Entries from a collection:

------------------------------

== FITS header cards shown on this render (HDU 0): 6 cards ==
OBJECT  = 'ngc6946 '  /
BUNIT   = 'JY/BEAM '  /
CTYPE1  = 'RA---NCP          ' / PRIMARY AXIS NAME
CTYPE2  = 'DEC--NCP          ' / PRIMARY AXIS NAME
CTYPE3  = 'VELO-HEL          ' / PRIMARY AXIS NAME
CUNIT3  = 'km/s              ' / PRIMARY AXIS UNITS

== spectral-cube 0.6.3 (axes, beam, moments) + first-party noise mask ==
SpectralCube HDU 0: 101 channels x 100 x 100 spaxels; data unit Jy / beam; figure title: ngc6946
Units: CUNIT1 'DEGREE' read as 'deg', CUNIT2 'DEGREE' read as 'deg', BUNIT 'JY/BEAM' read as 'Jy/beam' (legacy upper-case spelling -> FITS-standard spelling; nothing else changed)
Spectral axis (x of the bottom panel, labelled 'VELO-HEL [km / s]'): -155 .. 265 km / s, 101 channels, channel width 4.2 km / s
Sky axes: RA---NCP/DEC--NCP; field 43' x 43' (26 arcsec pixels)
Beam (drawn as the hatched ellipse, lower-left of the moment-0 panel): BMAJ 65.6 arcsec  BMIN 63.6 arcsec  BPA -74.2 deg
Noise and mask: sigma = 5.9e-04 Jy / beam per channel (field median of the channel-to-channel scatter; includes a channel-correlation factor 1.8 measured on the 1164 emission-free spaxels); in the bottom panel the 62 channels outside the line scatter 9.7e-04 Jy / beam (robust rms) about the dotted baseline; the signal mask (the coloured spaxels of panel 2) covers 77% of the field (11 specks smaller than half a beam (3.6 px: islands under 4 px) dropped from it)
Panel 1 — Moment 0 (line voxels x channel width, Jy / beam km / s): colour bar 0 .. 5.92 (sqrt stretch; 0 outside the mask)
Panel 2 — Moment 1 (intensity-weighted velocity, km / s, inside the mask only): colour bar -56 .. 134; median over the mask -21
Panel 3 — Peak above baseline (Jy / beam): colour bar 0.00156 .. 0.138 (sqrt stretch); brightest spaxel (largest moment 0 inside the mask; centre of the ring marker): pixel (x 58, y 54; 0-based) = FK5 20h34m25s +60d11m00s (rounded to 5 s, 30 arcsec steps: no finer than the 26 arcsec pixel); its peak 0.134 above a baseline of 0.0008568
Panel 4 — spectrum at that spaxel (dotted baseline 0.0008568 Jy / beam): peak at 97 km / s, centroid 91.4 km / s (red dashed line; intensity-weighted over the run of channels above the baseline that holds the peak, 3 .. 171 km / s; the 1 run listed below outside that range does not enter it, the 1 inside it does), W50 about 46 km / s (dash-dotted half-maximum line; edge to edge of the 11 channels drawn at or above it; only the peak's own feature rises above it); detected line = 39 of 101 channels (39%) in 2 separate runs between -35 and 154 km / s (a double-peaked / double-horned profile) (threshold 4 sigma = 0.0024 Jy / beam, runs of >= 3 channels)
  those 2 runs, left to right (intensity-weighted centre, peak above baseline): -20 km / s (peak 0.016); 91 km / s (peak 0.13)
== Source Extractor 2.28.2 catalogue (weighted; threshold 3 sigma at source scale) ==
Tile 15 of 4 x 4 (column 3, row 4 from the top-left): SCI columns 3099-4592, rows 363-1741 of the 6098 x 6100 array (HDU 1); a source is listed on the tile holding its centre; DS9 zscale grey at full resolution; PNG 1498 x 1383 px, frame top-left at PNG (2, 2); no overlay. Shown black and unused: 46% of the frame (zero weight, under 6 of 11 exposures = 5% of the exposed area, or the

------------------------------

→ **Direction**:
Please reproduce the material from its start through the line containing "PRIMARY AXIS UNITS", with "cards" renamed to "keywords" and everything else left unchanged.

→ **Expected output**:
== FITS header keywords shown on this render (HDU 0): 6 keywords ==
OBJECT  = 'ngc6946 '  /
BUNIT   = 'JY/BEAM '  /
CTYPE1  = 'RA---NCP          ' / PRIMARY AXIS NAME
CTYPE2  = 'DEC--NCP          ' / PRIMARY AXIS NAME
CTYPE3  = 'VELO-HEL          ' / PRIMARY AXIS NAME
CUNIT3  = 'km/s              ' / PRIMARY AXIS UNITS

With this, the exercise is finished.